Questions: The Marginal Propensity to Save

5 questions to test your understanding

Score: 0 / 5
Question 1 Multiple Choice

A government injects $200 billion in new spending into an economy where households save exactly 25 cents of every additional dollar of income. According to the Keynesian spending multiplier, what is the predicted total increase in output?

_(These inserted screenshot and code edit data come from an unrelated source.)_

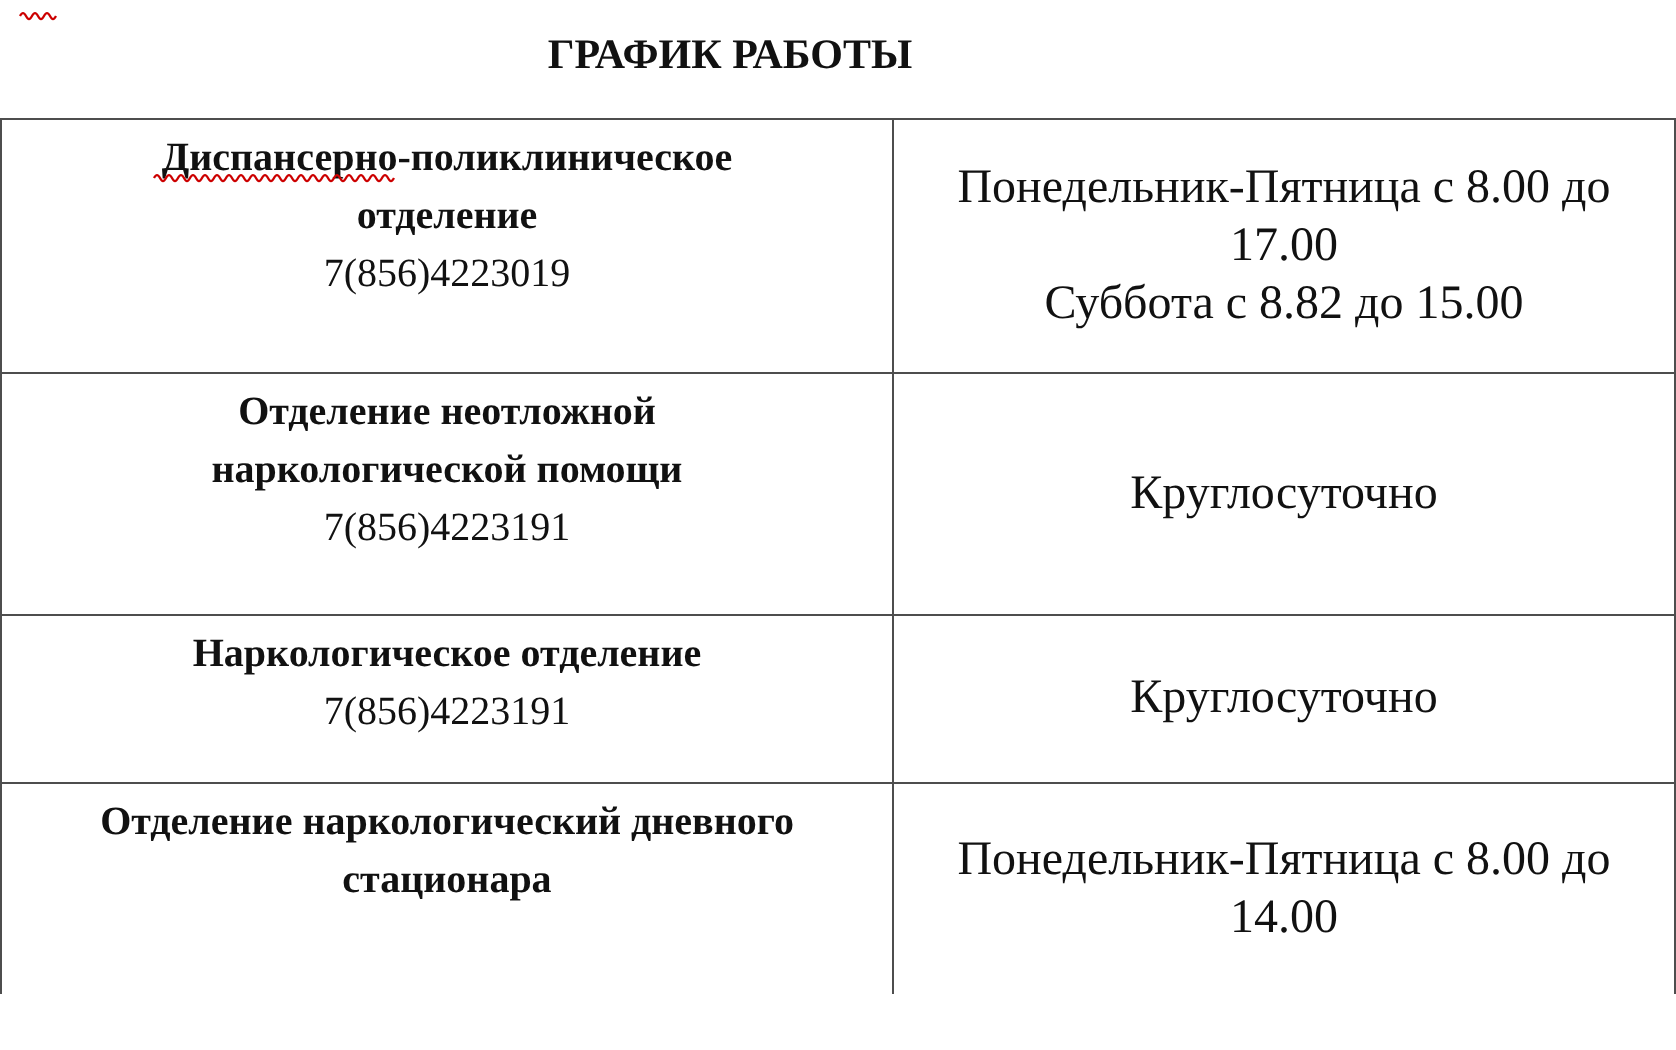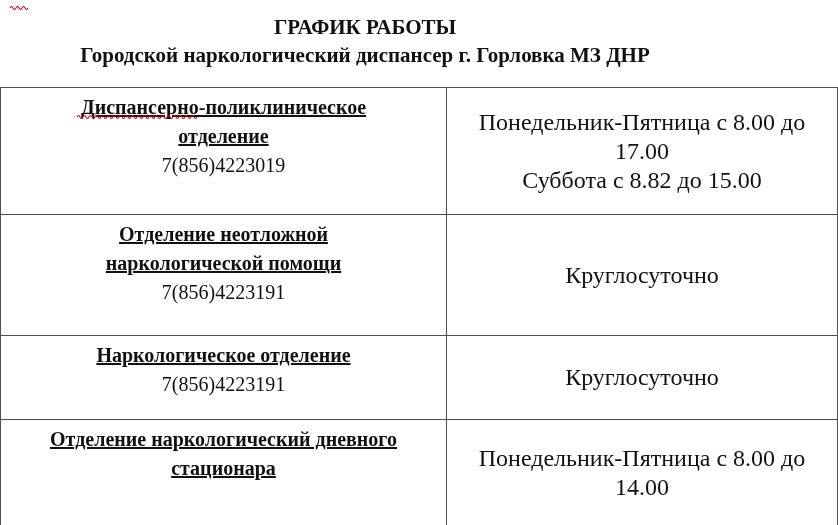"Городской наркологический диспансер г." div.subtitle { html: <div>Городской наркологический диспансер г. Горловка МЗ ДНР</div> -> none }
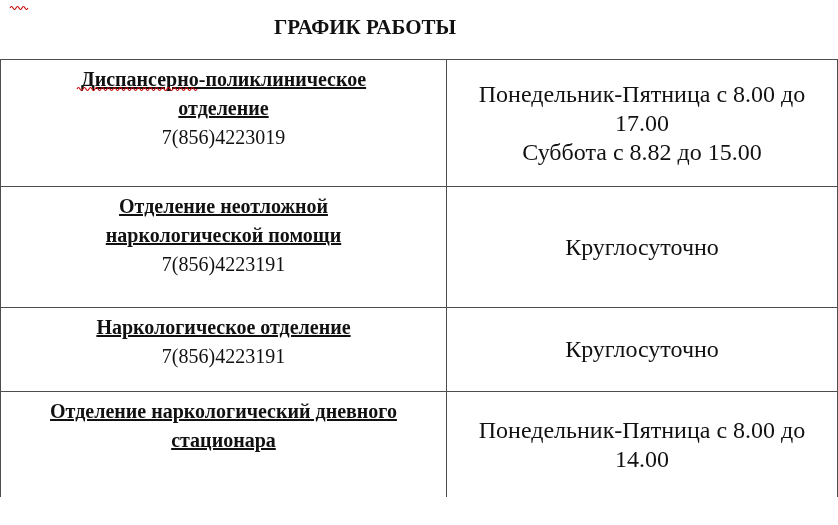"Диспансерно-поликлиническое" .dept-line { text-decoration: underline -> none }
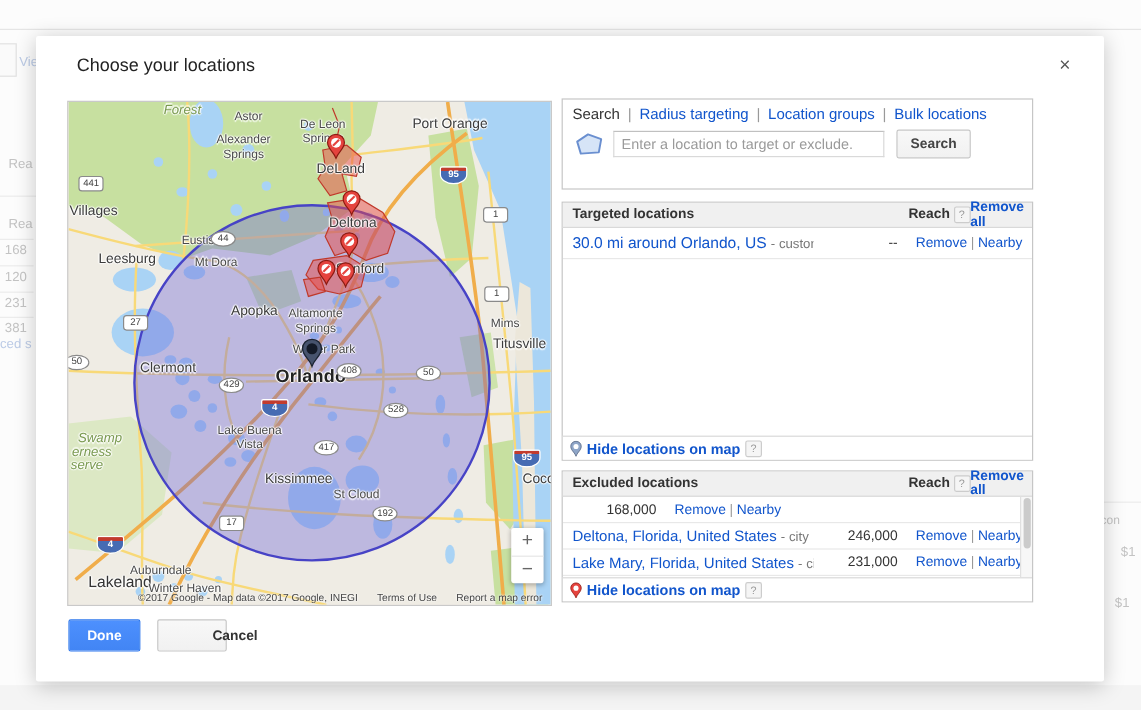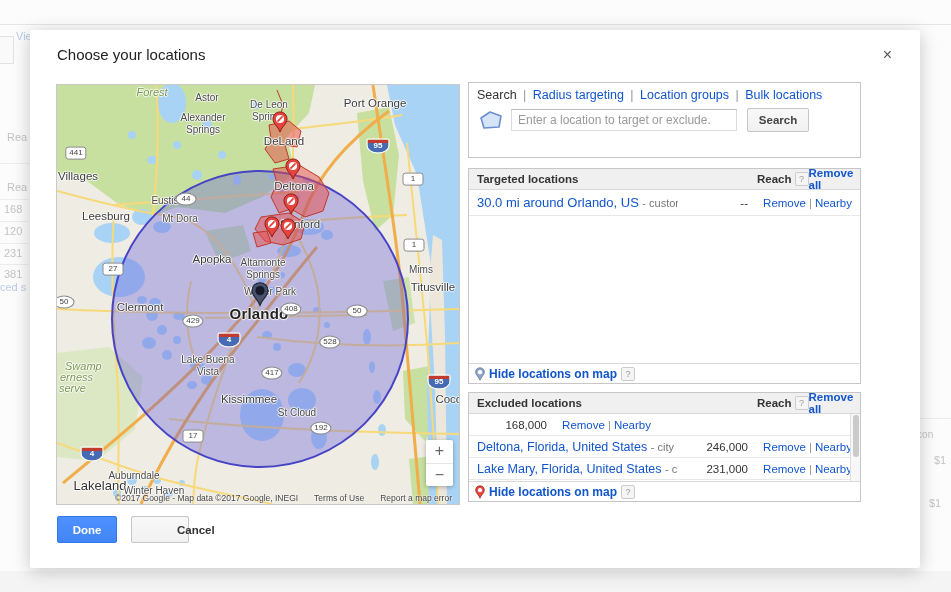"Vie" span.bg-txt { top: 30px -> 46px }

A$200 billion — government spending only creates output equal to its own amount
B$400 billion — the multiplier is 2 when MPS = 0.25
C$800 billion — the multiplier is 4 when MPS = 0.25
D$2,500 billion — the multiplier is 12.5, since 75% gets re-spent each round
Question 2 Multiple Choice

A news report states that 'as incomes rose last year, households' marginal propensity to save increased.' A critic responds: 'But the fraction of total income that households saved actually fell.' Are both statements compatible?

ANo — if MPS increased, then the share of total income saved must have increased too
BYes — MPS describes behavior at the margin (fraction of each additional dollar saved), while APS describes total saving as a share of total income; they can move in different directions
CNo — MPS and APS are mathematically the same quantity expressed differently
DYes — but only if the entire income distribution shifted dramatically
Question 3 True / False

In the simple Keynesian model, a higher marginal propensity to save makes fiscal stimulus more powerful, because saved money remains in the economy and funds investment.

TTrue
FFalse
Question 4 True / False

In the simple Keynesian model, every additional dollar of disposable income must either be consumed or saved — the two propensities always sum to exactly 1.

TTrue
FFalse
Question 5 Short Answer

Explain why savings are called a 'leakage' in the Keynesian spending multiplier, and how this connects MPS to the power of fiscal policy.